Air crash investigators have discovered that Andreas Lubitz deliberately accelerated Germanwings Flight 9525 moments before it crashed in the southern French Alps.

The evidence comes from the airplane’s second flight data recorder, which was brought to the offices of the French BEA air accident investigation agency on Thursday.

The BEA team started opening operations as soon as it arrived.

“The initial readout shows that the pilot present in the cockpit used the autopilot to put the aeroplane into a descent towards an altitude of 100 ft,” a statement from the BEA reveals.

“Then, on several occasions during the descent, the pilot modified the autopilot setting to increase the speed of the aeroplane in descent.”

The agency added this new detail was based on initial readings and stressed that, “work is continuing to establish the precise history of the flight.”

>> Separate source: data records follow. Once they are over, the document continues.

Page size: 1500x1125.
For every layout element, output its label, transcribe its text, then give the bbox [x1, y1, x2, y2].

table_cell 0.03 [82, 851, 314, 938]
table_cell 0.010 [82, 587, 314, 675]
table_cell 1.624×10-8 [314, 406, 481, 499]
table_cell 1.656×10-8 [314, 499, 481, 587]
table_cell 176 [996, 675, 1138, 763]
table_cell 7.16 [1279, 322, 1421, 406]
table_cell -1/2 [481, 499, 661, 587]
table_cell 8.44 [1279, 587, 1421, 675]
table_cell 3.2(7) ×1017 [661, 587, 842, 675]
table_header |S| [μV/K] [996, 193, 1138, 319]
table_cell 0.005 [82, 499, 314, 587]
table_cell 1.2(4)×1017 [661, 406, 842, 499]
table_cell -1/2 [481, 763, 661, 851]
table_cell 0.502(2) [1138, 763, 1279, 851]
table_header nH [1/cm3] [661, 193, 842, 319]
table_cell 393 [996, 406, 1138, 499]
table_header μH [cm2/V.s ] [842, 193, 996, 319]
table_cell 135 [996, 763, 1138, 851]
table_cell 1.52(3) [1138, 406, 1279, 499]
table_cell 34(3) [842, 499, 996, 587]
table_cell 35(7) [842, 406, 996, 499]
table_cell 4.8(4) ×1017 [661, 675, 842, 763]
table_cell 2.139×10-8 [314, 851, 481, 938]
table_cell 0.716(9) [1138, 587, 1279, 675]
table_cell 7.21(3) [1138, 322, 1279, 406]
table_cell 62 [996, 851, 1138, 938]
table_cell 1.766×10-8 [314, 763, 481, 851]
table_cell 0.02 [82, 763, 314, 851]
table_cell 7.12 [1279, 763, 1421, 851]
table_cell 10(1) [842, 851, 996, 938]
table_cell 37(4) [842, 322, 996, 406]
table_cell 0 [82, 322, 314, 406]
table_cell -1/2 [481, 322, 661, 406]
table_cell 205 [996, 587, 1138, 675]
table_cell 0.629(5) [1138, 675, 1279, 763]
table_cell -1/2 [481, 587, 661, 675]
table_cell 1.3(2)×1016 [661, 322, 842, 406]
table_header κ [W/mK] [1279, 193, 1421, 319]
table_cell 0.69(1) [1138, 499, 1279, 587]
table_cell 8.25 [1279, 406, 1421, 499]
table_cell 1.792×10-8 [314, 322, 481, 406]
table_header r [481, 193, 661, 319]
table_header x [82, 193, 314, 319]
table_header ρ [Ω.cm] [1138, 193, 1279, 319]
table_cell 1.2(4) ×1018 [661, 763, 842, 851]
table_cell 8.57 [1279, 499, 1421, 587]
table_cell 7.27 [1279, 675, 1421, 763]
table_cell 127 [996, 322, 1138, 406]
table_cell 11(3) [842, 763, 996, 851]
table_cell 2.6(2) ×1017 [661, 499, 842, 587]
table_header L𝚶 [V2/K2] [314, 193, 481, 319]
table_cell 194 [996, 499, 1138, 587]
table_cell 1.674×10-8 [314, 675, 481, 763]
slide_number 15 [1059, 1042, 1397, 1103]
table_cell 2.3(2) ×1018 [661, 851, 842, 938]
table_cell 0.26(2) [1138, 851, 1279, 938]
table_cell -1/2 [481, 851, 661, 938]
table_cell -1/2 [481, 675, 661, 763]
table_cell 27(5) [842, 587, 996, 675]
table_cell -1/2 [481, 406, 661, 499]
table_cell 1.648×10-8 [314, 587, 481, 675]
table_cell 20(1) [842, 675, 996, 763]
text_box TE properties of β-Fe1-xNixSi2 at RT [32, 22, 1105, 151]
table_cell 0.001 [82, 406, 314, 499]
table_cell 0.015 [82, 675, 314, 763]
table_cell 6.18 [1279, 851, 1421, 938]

The second black box recorder was discovered on Thursday by mountain rescue officer Alice Codefy, following a 9-day search of the remote, inaccessible terrain.

The black box records technical flight data and could provide vital insights into the final moments of the flight before it crashed on March 24, killing all 150 people on board.

“I found a pile of clothes, we were searching it, we were moving them downhill and while doing this I discovered a box,” Coldefy told reporters in Seyne-les-Alpes.

“The color of the box was the same as the gravel, of the black gravel, that is everywhere at the crash site.”

German prosecutors say evidence from the cockpit voice recorder suggests Lubitz, who had a long history of depression, locked the pilot out of the cockpit and deliberately crashed the plane into the French Alps.

A search of Lubitz’s Duesseldorf apartment also revealed that he had recently searched the Internet for information on ways to commit suicide and lock cockpit doors.

“[He] concerned himself on one hand with medical treatment methods, on the other hand with types and ways of going about a suicide,” prosecutors’ spokesman Ralf Herrenbrueck said in the statement Tuesday.

“In addition, on at least one day (Lubitz) concerned himself with search terms about cockpit doors and their security precautions.”